# Dankung Angry Owl !



## zippo (Jul 9, 2014)

The slingshot came with yellow bands which are no good for anything but BBs, 
but once i put some latex on it i was so suprised, no handslaps - perfect accuracy ! One thing to be noted it that the slots for bands are not working well with anything thicker then TBG, but luckly on the other side of the slingshot there are grooves to attach the bands with rap and tuck, The weight of the 304 steel is pefect, the paracord around the handle got loose in the delivery because the lanyard wasent tied at the end, so i replaced it with quality 550 cord. Just note that you will not get the slingshot they show on the website, the one you get has a bigger fork gap and its a little larger, i have to say the price is fair.
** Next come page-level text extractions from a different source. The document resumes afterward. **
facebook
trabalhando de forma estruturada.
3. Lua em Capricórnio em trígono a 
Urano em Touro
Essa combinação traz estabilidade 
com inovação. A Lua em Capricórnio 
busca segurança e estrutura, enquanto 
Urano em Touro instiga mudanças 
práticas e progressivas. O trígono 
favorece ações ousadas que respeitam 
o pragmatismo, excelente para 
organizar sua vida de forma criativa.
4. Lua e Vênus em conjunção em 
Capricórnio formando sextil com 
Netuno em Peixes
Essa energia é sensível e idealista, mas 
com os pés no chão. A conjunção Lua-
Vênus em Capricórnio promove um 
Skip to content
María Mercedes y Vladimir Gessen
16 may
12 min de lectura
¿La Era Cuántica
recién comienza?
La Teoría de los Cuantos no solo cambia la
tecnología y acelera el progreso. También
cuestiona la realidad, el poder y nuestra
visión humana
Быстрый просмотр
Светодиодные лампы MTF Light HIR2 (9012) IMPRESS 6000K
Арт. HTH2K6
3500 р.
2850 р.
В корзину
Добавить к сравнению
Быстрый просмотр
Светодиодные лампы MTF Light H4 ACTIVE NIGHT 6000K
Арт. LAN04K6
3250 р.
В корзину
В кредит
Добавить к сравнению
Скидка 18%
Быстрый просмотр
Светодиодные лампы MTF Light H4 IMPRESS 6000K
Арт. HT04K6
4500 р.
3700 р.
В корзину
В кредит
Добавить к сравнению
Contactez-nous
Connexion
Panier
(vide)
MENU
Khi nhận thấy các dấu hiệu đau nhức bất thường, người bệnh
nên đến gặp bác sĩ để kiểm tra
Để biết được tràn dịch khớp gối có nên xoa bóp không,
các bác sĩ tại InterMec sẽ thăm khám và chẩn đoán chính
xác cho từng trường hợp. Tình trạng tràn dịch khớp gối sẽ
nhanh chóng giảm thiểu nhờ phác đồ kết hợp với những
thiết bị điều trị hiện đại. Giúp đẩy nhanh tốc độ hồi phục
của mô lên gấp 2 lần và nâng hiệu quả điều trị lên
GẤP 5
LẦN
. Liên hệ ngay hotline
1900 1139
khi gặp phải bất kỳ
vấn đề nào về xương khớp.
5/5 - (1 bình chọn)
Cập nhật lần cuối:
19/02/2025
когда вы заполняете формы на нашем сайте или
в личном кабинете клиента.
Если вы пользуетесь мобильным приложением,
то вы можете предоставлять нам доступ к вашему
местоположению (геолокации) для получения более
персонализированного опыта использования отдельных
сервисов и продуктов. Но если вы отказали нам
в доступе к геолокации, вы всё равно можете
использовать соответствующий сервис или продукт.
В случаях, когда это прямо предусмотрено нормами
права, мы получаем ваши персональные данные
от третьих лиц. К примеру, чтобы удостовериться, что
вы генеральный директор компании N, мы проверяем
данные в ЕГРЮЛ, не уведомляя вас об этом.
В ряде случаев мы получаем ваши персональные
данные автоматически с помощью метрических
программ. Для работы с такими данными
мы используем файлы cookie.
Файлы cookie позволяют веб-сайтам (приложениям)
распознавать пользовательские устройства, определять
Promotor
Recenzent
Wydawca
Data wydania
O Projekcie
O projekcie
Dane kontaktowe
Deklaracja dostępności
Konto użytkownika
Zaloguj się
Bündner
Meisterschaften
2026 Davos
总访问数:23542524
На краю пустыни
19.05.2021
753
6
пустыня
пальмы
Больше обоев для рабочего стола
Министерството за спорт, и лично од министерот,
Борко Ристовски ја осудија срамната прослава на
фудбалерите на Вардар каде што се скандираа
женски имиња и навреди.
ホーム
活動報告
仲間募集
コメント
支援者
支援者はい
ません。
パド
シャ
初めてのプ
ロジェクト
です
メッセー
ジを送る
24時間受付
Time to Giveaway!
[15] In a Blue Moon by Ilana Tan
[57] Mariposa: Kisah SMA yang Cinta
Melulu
I like this one so much that i am getting another one as a birthday gift for someone  Its so easy to get accurate with, After a couple of shots i nailed a match box from 15 meters ! 
I already harvested some game using it and its becoming my favorite OTT slingshot ! Defenetly a must for over the top shooters. and also it works great as a template to make slingshots with that killing design ! 








Better pic will be uploaded soon !


----------



## treefork (Feb 1, 2010)

Looks like a nice one .


----------



## Arnisador78 (Apr 10, 2013)

Thanks for the review, I want to get one.


----------